== Available data ==
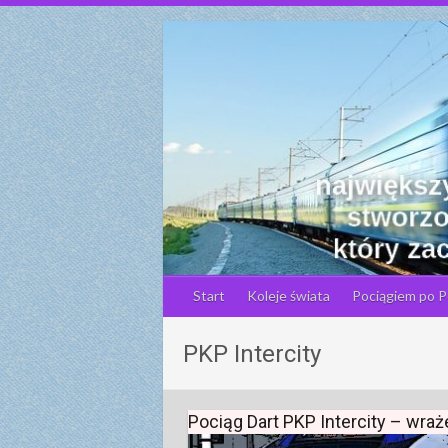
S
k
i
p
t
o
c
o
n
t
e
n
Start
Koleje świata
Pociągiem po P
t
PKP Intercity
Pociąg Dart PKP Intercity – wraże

== Exercise requirements ==
Please count how many lines of the listing include the word "Intercity", giving the number by itself.

== Response area ==
2